Ich trauere auch nicht hinterher. Mein Ziel mit Mitte 50 aus dem Job auszusteigen habe ich locker erreicht![]()
20% Gold? Nein, weil ich jetzt eine sehr lange Zeit bis zum Renteneintritt überbrücken muss, habe ich vor kurzem komplett umstrukturiert und einen Großteil in Anleihen-ETF gesteckt.
Ich bin Jahrgang 1968 und überlege mit 63 Jahren in Ruhestand zu gehn, jedoch würden das bei mir 14,4% Abzüge bedeuten. Ich bin seit 1985 durchgehend beschäftigt ohne bisher einen Tag Arbeitslos gewesen zu sein, also aktuell 41 Beitragsjahre, wenn ich 63 bin werden es 46 Jahre sein, also ein besonders langjährig Versicherter. Jetzt meine eigentliche Frage, um die Abschläge zu umgehen könnte ich die beiden letzten Jahre ja sogar Arbeitslos sein bis zum Rentenbeginn mit 65 ohne Abschläge. Da mich mein jetziger Arbeitgeber mit 63 kaum kündigen würde müsste ich ja kündigen und hätte 3 Monate Sperrzeit.
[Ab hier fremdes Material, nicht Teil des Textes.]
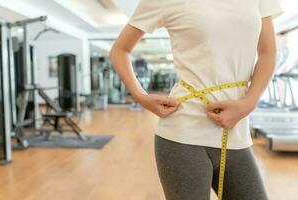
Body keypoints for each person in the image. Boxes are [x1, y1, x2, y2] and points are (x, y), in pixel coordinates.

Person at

Ist es möglich zu kündigen, für einen Monat wo anders anzuheuern und sich dann kündigen zu lassen, dann gäbe es ja keine Sperrzeit. Wäre das so machbar oder übersehe ich da was.
Wenn ich das recht verstehe ist doch fast alles paletti.
Mit 63 wirst Du arbeitslos und hast Deine 45 Jahre Beitragsjahre voll... Der Rente mit 65 für besonders langjährig Versicherte steht also nicht im Wege. (nach derzeitigem Recht).
Bei Eigenkündigung ist die Agentur für Arbeit eventuell geneigt (wie richtig erkannt) eine Sperre zu verhängen.
a) Du verlierst also wie beschrieben ein paar Monate Arbeitslosengeld. Allerdings nicht 3, sondern 6(!) Monate (1/4 der Anspruchdauer)
oder
b) Falls Du unter arbeitsbedingten Stress Symptomen leiden solltest (wie z.B. häufiger Kopfschmerz und Schlaflosigkeit), lässt Du Dir Diese von Deinem Hausarzt diagnostizieren. Damit kann der Grund für eine ALG Sperre entfallen und Du beziehst ALG 1 bis zu Deinem Renteneintritt. Selbstverständlich bemühst Du Dich natürlich darum, wieder eine sozialversicherungspflichtige Tätigkeit zu erlangen....Leider könnte dies schwierig werden, denn viele Arbeitgeber mögen keine Menschen über 63, die unter Stresssymptomen leiden.
Eine „einvernehmliche Kündigung“ meint nicht einen Aufhebungsvertrag.
Er meint, dass der Arbeitgeber quasi auf die Bitte hin aus betrieblichen Gründen kündigt und gleichzeitig auf eine Kündigungsschutzklage verzichtet wird.
Nur das das kein vernünftig unternehmerisch denkender Arbeitgeber tun wird.
Er würde sich durch so eine Kündigung angreifbar und eventuell schadensersatzpflichtig machen.
Auch werden von der Arbeitsagentur teilweise rechtliche Schritte gegen eine betriebsbedingte Kündigungen verlangt.